- **Objectif**: Reproduisez les lignes de tous les enregistrements ci-dessous en remplaçant "locality" par "place", sans rien modifier d'autre. N'incluez pas les images dans votre réponse.

- **Enregistrements fournis**:
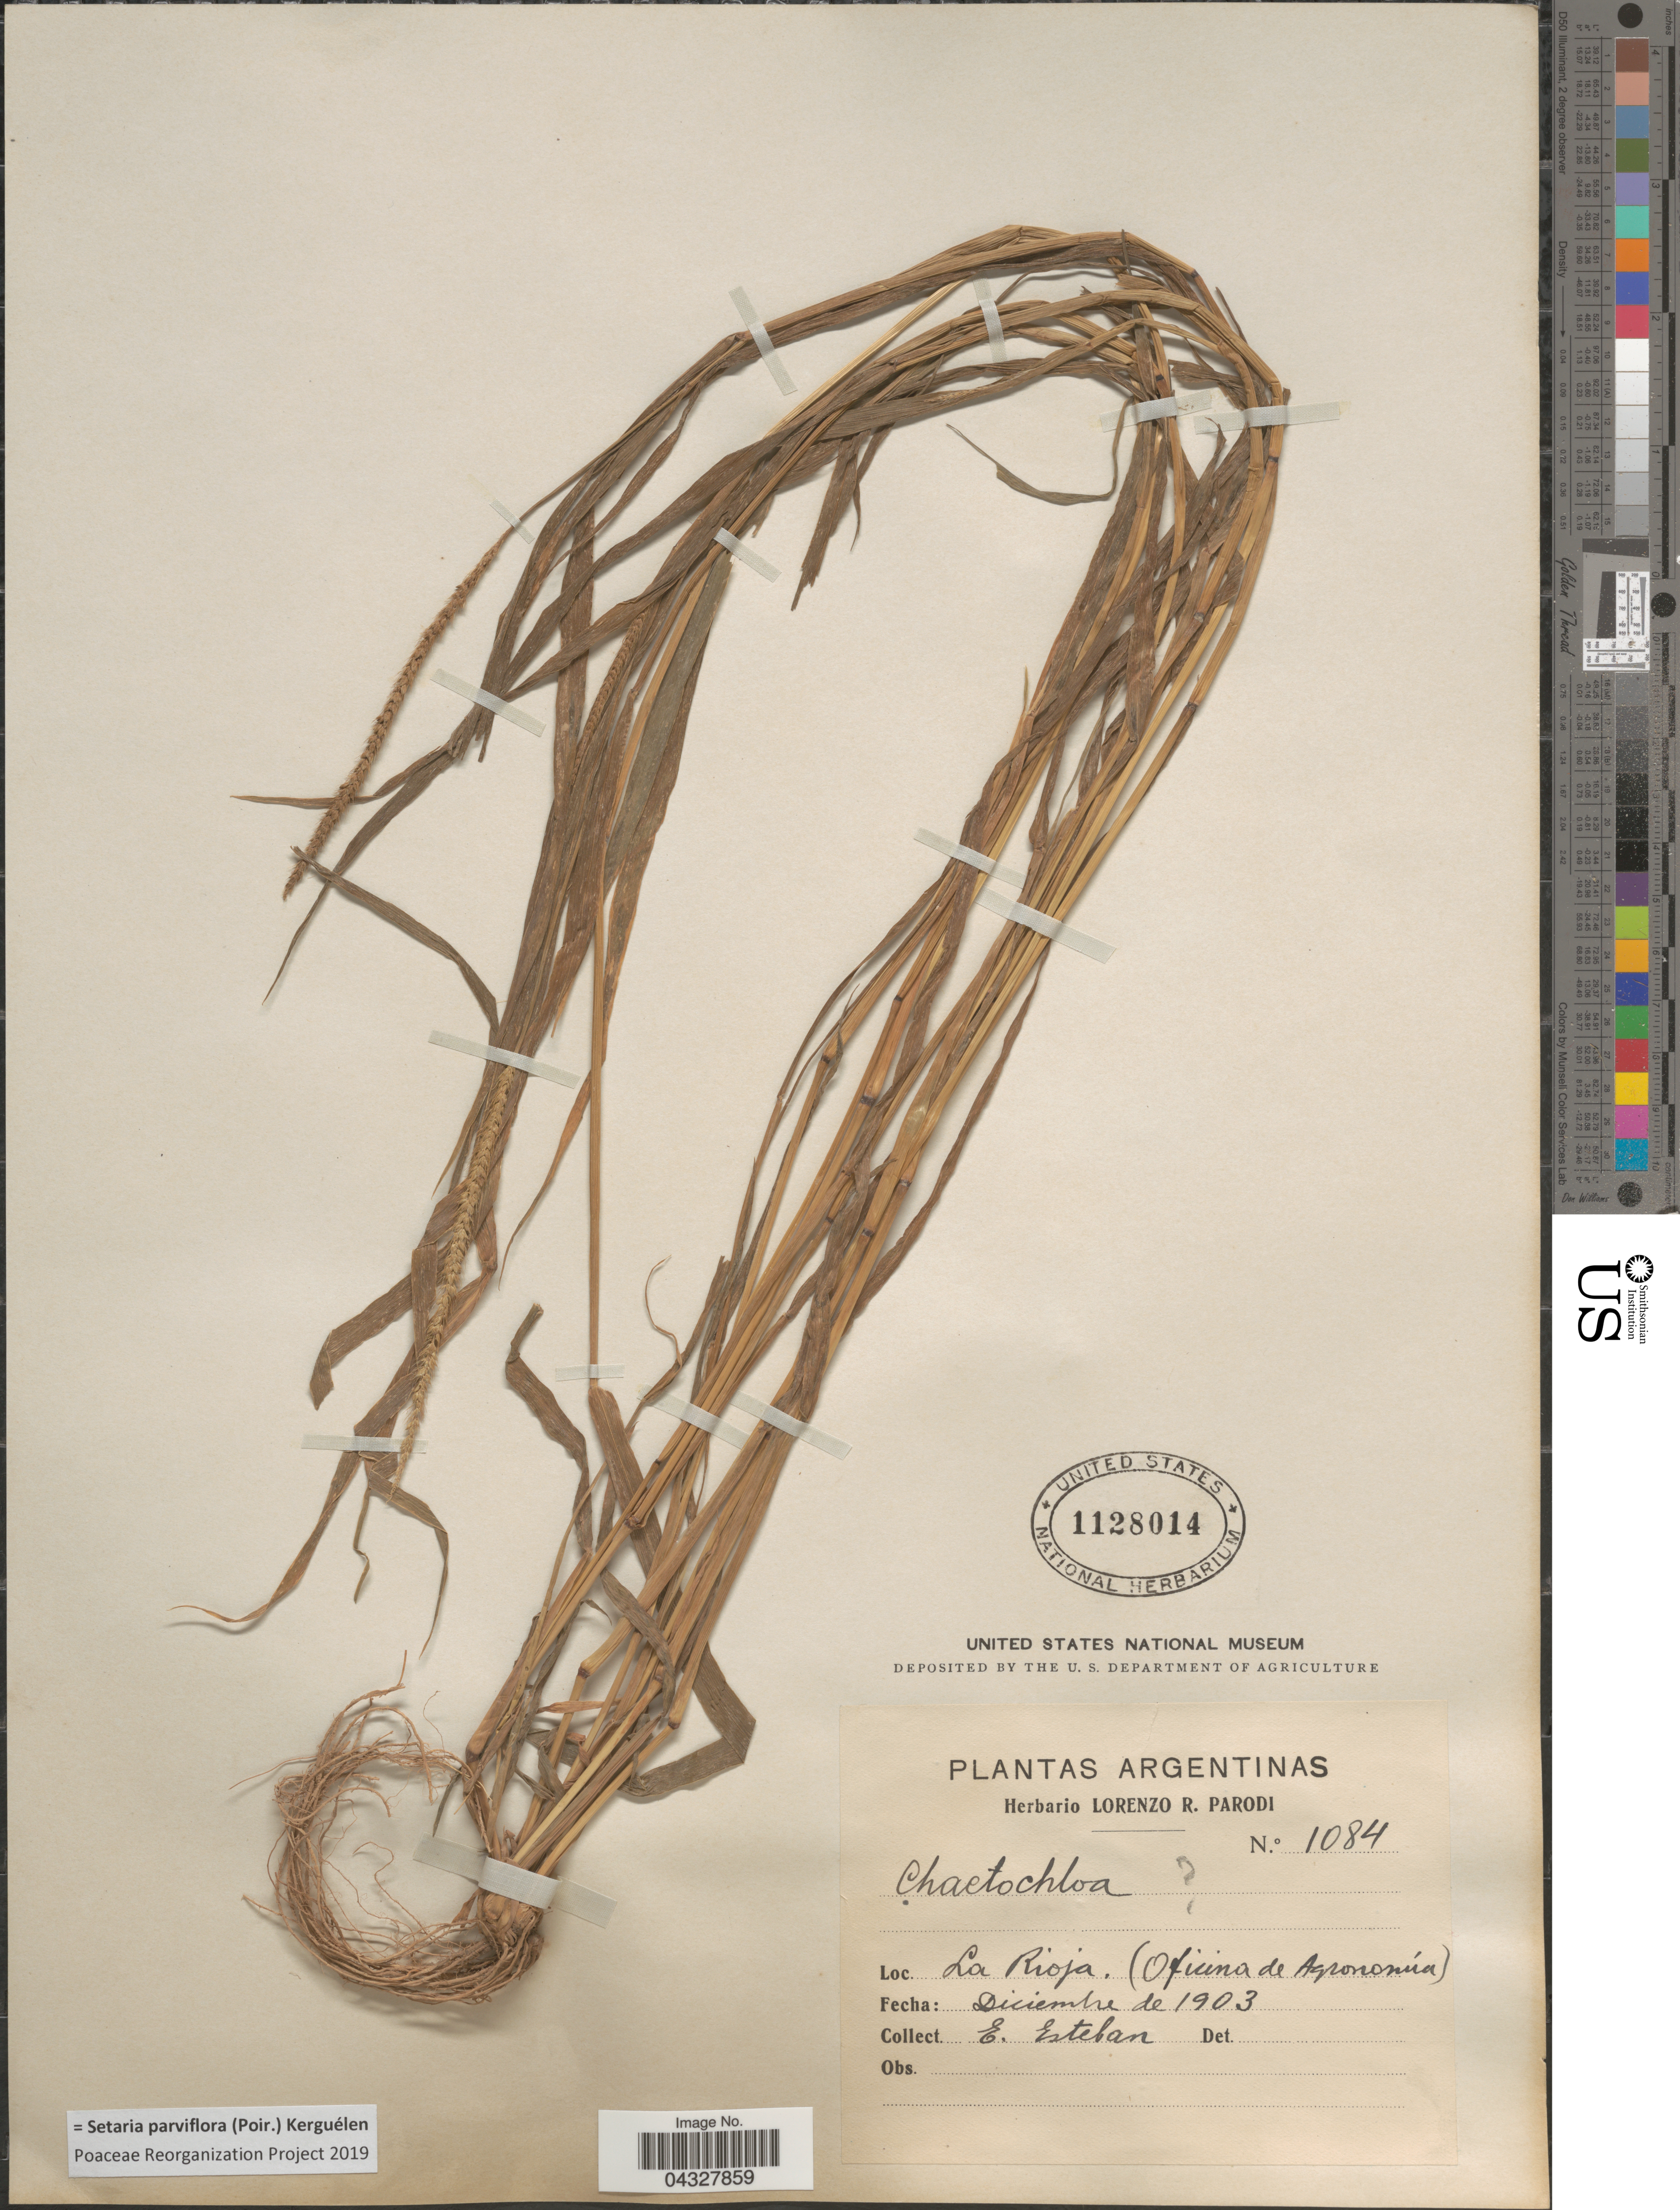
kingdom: Plantae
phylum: Tracheophyta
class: Liliopsida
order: Poales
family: Poaceae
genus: Setaria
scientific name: Setaria parviflora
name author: (Poir.) Kerguélen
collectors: E. Esteban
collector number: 1084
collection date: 1903-12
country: Argentina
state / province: La Rioja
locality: (Oficina de Agronomía).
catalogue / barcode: US 1128014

- **Solution proposée**:
kingdom: Plantae
phylum: Tracheophyta
class: Liliopsida
order: Poales
family: Poaceae
genus: Setaria
scientific name: Setaria parviflora
name author: (Poir.) Kerguélen
collectors: E. Esteban
collector number: 1084
collection date: 1903-12
country: Argentina
state / province: La Rioja
place: (Oficina de Agronomía).
catalogue / barcode: US 1128014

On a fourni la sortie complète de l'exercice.